Hermione's eyes went wide in realization. "I'll, er, I'll see if I can help him stall until Professor Dumbledore arrives. I'm sure one of the Prefects already went to fetch him," she said, hurriedly standing up. "Oh, I hope Harry gets back soon. We could really use one of him right about now." She rushed off to save Hogwarts from the consequences of Malfoy's attitude.


Translations:

-Sammli da Estudis Hyrulias da Gerudo Voe ⇒ Compendium of Hyrulean Studies of Gerudo Men [with "voe" being a Gerudo word, not a Hylian one]

-Manual Kodamas da Lingua Hylian ⇒ Children's Manual of the Hylian Language

-Bonndia. Mi halle Tiamus. Dori vi arias, pov'forda? Vi nai arias da Hyrulia, s'ari nai? ⇒ Hello. My name is Tiamus. Where are you from, may I ask? You aren't from Hyrule, are you? [polite speech]

Notes:

-Fortune City is the biggest city on Windfall Island and a major tourist stop for vacationers who want the island atmosphere, but mainland comforts. It began where the original village stood 2,600 years ago in Wind Waker and spread out as the waters of the Great Sea receded.

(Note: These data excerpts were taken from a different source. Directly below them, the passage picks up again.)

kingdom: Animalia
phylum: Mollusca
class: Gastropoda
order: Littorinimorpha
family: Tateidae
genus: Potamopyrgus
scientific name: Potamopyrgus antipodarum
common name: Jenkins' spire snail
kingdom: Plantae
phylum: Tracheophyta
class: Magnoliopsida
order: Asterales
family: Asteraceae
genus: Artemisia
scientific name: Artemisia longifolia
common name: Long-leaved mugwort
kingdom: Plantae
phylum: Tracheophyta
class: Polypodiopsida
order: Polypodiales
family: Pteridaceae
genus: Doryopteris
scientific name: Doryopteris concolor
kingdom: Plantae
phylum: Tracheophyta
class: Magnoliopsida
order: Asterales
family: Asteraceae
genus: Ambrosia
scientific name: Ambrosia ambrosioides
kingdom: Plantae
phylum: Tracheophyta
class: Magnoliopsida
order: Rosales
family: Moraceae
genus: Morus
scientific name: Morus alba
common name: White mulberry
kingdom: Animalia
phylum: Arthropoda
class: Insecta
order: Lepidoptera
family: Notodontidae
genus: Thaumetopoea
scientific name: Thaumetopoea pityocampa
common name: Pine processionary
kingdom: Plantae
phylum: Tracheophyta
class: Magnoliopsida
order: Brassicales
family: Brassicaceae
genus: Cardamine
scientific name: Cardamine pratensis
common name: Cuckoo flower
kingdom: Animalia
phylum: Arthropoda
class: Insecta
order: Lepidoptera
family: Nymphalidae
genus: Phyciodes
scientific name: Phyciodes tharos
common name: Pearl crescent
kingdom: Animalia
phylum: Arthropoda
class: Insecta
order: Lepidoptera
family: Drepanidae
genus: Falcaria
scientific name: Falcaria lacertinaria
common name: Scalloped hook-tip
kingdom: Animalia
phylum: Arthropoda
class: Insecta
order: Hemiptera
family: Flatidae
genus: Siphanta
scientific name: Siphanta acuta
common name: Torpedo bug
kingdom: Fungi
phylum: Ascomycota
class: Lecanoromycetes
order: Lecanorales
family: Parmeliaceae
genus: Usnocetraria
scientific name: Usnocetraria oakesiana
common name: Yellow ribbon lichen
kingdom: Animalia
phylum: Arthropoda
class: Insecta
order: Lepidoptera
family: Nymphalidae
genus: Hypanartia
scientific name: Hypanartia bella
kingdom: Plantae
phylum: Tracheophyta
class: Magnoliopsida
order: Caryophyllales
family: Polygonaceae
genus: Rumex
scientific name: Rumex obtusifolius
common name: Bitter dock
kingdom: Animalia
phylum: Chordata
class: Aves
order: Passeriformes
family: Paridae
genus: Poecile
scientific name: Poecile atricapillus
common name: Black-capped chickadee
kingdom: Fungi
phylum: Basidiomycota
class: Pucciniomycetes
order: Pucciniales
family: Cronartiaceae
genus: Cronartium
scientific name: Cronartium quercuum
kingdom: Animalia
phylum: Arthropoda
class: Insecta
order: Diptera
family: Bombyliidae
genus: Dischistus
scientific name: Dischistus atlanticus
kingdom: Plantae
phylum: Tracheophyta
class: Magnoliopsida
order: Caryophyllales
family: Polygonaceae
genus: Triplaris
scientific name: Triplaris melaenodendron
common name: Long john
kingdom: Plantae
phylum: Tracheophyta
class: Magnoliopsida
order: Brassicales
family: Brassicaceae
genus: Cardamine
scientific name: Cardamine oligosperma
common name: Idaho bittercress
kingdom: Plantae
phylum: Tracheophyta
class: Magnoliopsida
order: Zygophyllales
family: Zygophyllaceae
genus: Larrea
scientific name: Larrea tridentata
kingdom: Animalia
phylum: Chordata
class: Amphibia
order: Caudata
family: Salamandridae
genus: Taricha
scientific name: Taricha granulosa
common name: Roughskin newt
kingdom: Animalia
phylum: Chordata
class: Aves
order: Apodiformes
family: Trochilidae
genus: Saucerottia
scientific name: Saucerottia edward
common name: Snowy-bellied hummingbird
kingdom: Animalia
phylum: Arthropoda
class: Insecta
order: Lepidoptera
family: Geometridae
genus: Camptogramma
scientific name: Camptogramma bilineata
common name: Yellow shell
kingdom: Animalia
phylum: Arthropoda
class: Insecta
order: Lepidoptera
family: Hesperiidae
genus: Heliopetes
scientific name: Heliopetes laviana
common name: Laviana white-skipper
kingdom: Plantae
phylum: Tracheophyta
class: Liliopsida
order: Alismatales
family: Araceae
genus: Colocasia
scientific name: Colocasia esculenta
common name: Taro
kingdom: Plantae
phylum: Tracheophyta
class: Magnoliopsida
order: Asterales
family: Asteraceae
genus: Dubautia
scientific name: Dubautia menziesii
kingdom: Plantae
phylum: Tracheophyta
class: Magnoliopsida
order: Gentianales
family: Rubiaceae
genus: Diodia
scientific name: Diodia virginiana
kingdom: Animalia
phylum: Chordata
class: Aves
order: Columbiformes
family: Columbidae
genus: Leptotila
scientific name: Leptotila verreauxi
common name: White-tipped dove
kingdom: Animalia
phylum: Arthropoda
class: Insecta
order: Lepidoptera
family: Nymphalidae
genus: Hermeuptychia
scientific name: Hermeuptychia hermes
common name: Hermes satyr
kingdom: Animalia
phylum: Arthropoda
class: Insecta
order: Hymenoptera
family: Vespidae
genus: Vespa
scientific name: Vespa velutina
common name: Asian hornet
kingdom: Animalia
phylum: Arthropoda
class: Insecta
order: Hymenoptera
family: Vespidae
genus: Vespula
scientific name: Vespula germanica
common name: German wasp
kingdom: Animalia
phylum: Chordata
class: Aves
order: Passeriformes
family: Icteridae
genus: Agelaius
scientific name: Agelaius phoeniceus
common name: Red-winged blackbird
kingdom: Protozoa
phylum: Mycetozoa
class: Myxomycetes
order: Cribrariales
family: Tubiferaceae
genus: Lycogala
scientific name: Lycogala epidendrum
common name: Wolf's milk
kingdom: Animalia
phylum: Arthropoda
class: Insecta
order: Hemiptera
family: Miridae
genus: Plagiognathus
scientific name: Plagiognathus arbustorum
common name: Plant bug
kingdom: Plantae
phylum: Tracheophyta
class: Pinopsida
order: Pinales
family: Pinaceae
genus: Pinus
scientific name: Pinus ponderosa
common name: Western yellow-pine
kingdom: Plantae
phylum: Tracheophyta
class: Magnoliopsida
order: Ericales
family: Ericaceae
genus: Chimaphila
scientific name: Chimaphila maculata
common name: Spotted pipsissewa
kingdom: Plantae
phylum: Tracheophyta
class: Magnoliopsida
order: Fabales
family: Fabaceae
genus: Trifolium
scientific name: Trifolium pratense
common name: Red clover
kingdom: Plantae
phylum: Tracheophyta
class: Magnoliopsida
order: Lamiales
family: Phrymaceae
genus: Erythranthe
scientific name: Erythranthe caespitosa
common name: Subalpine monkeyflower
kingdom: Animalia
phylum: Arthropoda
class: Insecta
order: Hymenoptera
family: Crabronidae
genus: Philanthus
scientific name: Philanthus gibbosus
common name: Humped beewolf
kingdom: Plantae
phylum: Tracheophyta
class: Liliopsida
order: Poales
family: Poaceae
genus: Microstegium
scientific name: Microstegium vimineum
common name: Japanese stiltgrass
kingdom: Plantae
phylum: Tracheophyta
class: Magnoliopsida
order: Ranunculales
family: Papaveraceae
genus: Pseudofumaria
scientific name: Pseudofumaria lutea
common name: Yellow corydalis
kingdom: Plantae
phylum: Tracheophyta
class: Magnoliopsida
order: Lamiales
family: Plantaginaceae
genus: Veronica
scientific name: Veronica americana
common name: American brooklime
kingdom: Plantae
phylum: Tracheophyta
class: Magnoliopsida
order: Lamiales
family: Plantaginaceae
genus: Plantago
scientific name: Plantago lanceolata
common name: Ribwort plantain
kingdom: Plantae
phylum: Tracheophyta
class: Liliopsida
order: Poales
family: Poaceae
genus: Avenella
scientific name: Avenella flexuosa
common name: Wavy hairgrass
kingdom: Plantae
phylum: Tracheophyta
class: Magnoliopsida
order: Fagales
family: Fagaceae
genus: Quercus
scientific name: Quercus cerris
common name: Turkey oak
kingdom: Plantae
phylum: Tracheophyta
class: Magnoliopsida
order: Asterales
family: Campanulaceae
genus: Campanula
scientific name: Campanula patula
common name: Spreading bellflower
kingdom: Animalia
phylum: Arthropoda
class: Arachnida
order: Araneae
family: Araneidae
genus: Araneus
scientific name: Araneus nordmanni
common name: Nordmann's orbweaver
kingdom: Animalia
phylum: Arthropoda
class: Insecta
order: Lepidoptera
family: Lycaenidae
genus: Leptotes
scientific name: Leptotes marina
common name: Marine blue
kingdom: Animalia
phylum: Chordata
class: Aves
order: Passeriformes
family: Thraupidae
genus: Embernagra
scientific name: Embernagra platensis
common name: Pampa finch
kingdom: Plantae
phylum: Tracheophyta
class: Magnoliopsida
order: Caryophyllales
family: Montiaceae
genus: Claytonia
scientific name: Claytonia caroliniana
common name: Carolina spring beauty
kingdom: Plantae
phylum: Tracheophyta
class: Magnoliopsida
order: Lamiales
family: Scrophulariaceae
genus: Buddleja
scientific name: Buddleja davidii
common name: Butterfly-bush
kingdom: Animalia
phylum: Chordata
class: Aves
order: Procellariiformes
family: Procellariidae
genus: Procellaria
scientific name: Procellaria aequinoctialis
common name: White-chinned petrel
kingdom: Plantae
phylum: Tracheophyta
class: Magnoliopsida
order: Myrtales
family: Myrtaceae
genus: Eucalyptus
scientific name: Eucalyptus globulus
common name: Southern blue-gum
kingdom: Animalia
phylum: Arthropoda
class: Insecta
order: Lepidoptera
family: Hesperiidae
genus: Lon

-Back in Þe Auld Dayes, darker and richer colors were more expensive to dye, which is why the people perusing the tablet section were dressed like that. Sheikah Slates in this era are mainly a plaything of the rich and/or nerdy. They're analogues to the chunky laptops of our world in 1993. I've written a little article about them to accompany my concept art, for those who are interested.

-Salvio is kitted out like BOTW Link with the addition of a short sword, a dagger, and a bow sheath. He's just some helpful rando who won't show up again, but a very good example of what the rare professional adventurer looks like.

-The hammer-wielding Hero with the proto-Guardian is one of the most well-known historical figures in the New Kingdom's modern history and will be referenced here and there in the future. She did quite a lot to establish the infrastructure of the current era.

-Gossip Stones in this fic are like the Pirate's Charm used in Wind Waker. They're two-way devices that come in pairs and function like walkie-talkies. Enchanted objects like these are one of those signs that this era of Hyrule still leans more heavily on traditional magic than the people who built the Divine Beasts and Guardians.

-I know, I know, I'm being pretty mean to the folks at the castle. It's for setting integration reasons, I swear! Since very few people in Hyrule have magic, let alone on the level of a Dark World mage, the teachers would be very reluctant to reach out to the sea of Muggles, almost-Muggles, and unfamiliar non-humans around them for help. I'm just adding some stakes to make them get over themselves, since pulling away from non-magical outsiders is deeply ingrained in their culture.